**Work instructions**
Skip pictures in the listing below; copy exactly the lines from the one with "focal_mm: 9.61" through the one with "hfov_deg: 34.3", inclusive.

Data for the task START

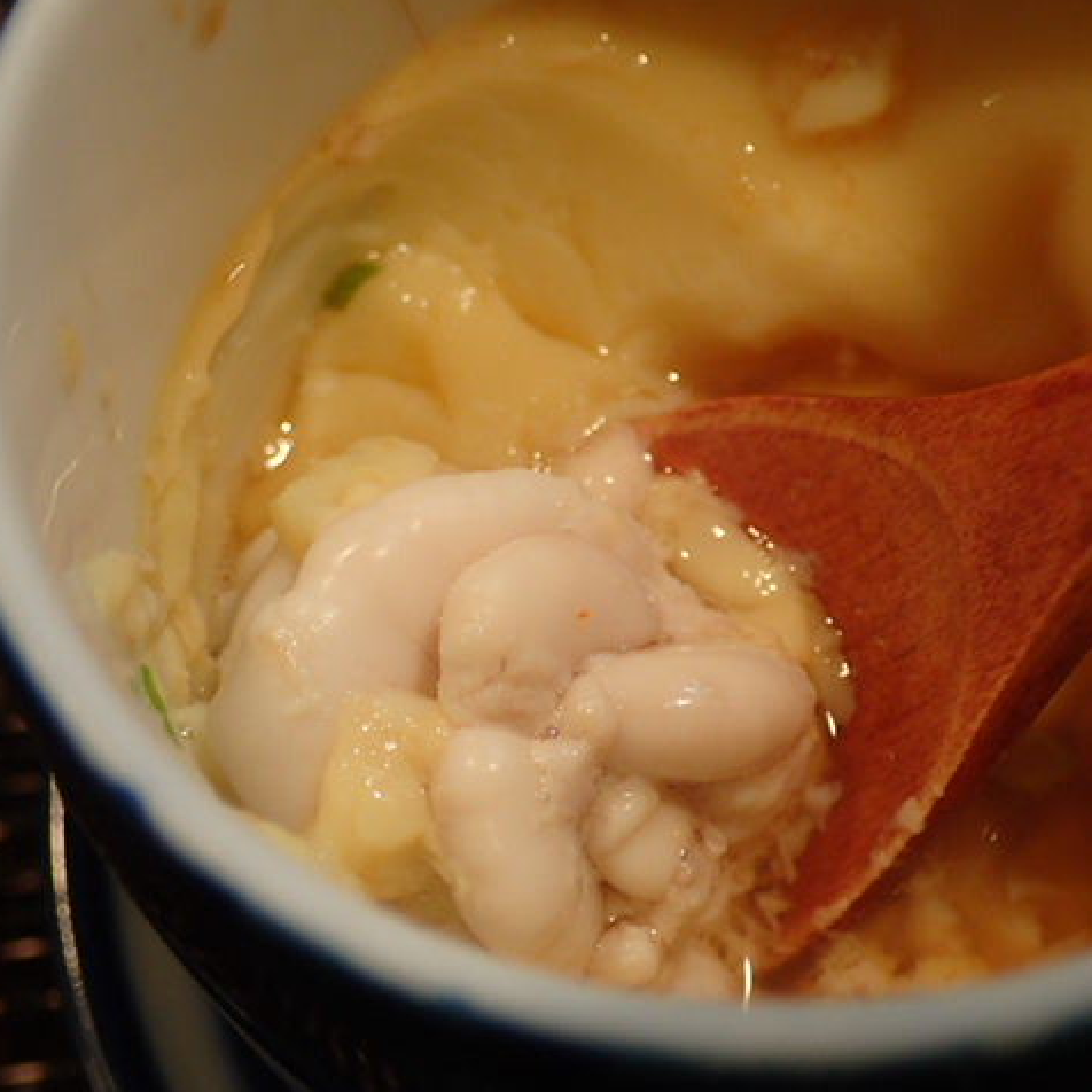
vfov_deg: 27.3
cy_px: 544
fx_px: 2248
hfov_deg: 27.3
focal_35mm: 63
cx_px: 645
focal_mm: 9.61
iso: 250
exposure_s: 1/50
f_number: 3.4
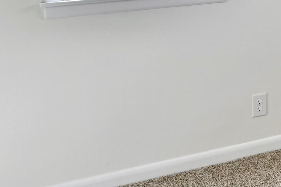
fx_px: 640
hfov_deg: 20.5
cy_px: -47
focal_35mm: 82
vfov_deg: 15.9
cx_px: 440
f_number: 1.78
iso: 100
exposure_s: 1/387
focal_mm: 6.76
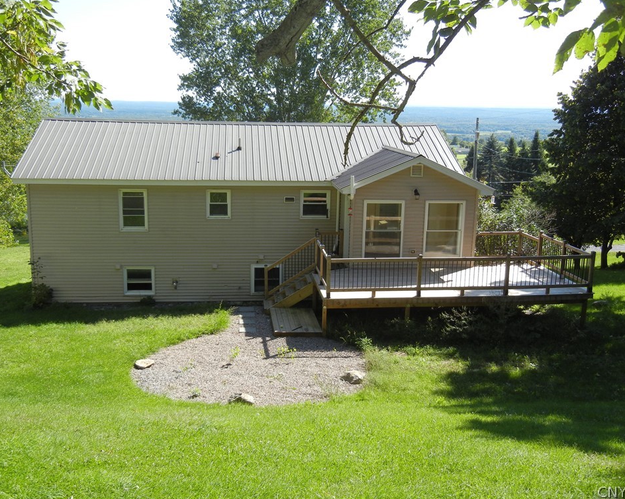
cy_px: 249
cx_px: 304
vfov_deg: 41.1
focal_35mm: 36
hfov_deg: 50.3
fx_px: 666
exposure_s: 1/566
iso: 160
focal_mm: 6.2
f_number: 3.6
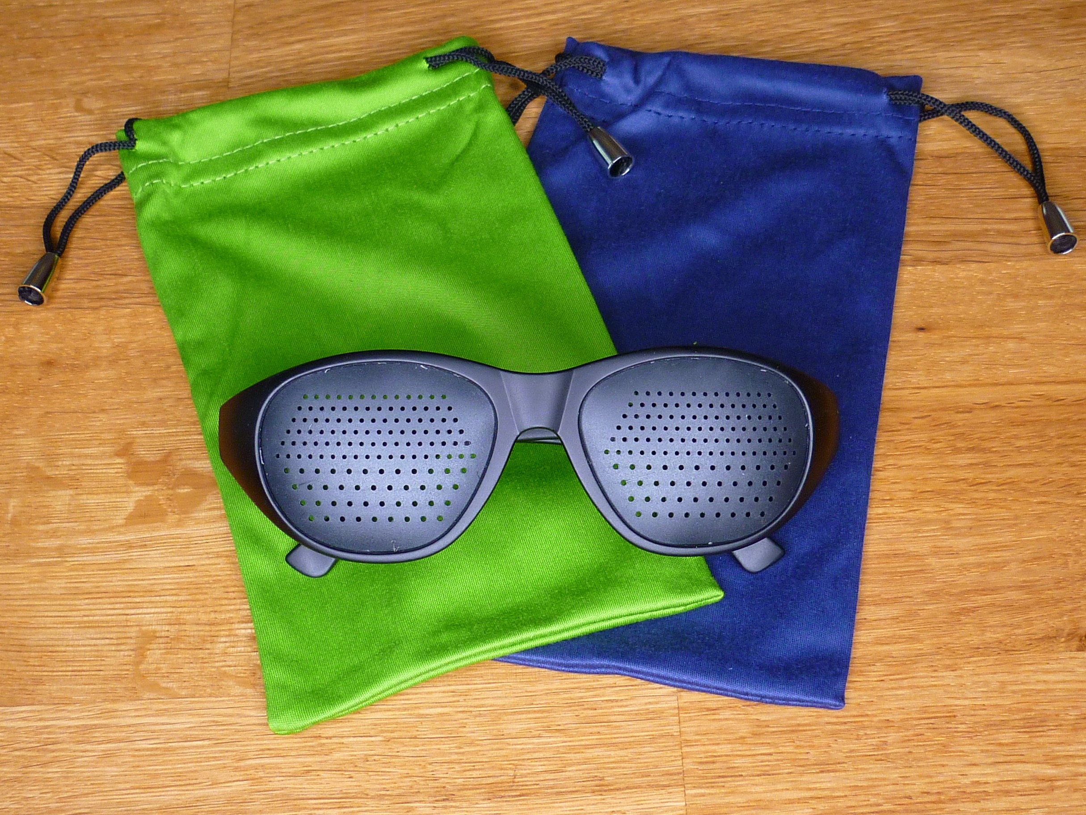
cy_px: 408
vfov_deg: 34.4
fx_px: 1318
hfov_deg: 44.8
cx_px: 543
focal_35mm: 42
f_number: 3
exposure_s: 1/40
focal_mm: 6.9
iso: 125
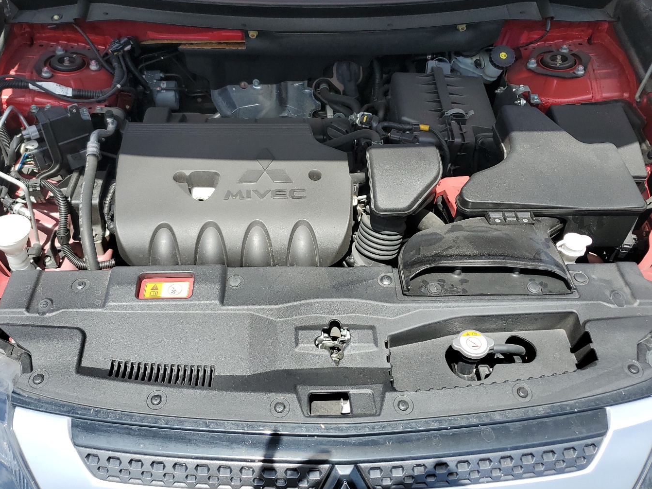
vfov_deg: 45.4
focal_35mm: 31
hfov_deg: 58.3
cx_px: 310
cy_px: 219
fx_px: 584
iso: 50
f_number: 1.5
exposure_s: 1/1667
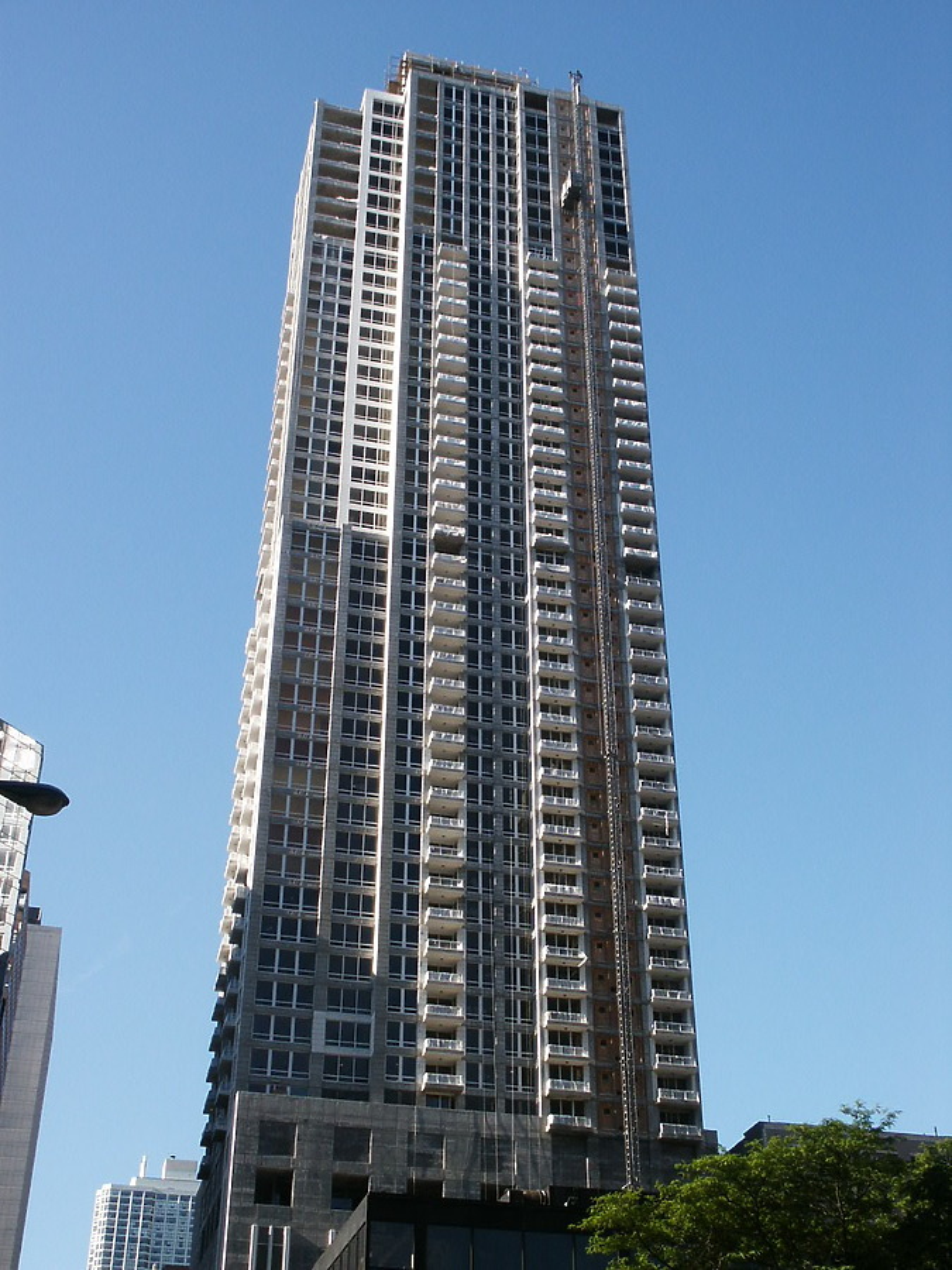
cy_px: 635
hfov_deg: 34.3
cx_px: 476
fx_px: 1540
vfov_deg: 44.8
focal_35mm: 42
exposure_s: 1/125
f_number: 8
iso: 64
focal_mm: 8.8
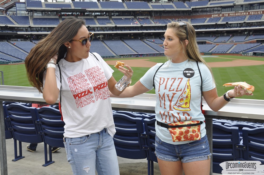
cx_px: 132
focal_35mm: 51
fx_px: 374
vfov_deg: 26.4
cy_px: 88
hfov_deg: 38.9
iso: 400
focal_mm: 34
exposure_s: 1/100
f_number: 10
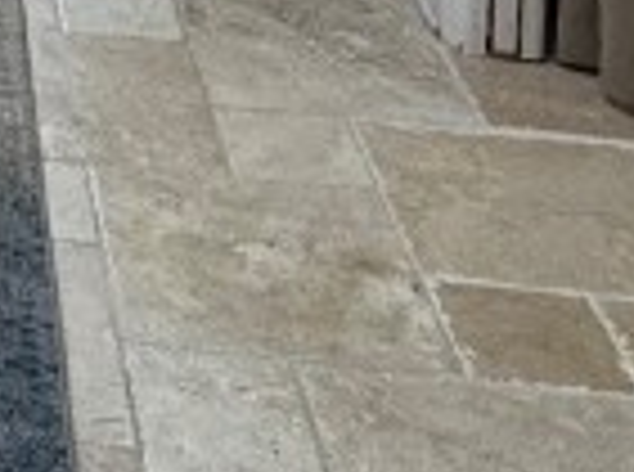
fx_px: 1863
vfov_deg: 11.5
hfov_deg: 16.7
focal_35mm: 102
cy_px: -715
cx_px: -432
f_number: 2.2
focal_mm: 2.22
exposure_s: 1/120
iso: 160
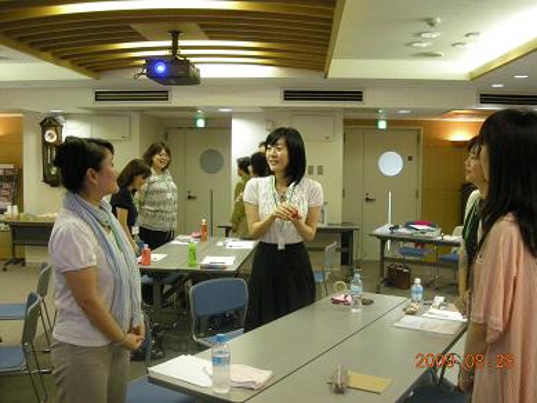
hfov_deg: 52.6
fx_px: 543
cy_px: 202
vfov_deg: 40.7
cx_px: 268
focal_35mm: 35
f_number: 2.8
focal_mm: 5.7
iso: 400
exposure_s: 1/47.3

Data for the task END

**Task solution**
focal_mm: 9.61
iso: 250
exposure_s: 1/50
f_number: 3.4
fx_px: 640
hfov_deg: 20.5
cy_px: -47
focal_35mm: 82
vfov_deg: 15.9
cx_px: 440
f_number: 1.78
iso: 100
exposure_s: 1/387
focal_mm: 6.76
cy_px: 249
cx_px: 304
vfov_deg: 41.1
focal_35mm: 36
hfov_deg: 50.3
fx_px: 666
exposure_s: 1/566
iso: 160
focal_mm: 6.2
f_number: 3.6
cy_px: 408
vfov_deg: 34.4
fx_px: 1318
hfov_deg: 44.8
cx_px: 543
focal_35mm: 42
f_number: 3
exposure_s: 1/40
focal_mm: 6.9
iso: 125
vfov_deg: 45.4
focal_35mm: 31
hfov_deg: 58.3
cx_px: 310
cy_px: 219
fx_px: 584
iso: 50
f_number: 1.5
exposure_s: 1/1667
cy_px: 635
hfov_deg: 34.3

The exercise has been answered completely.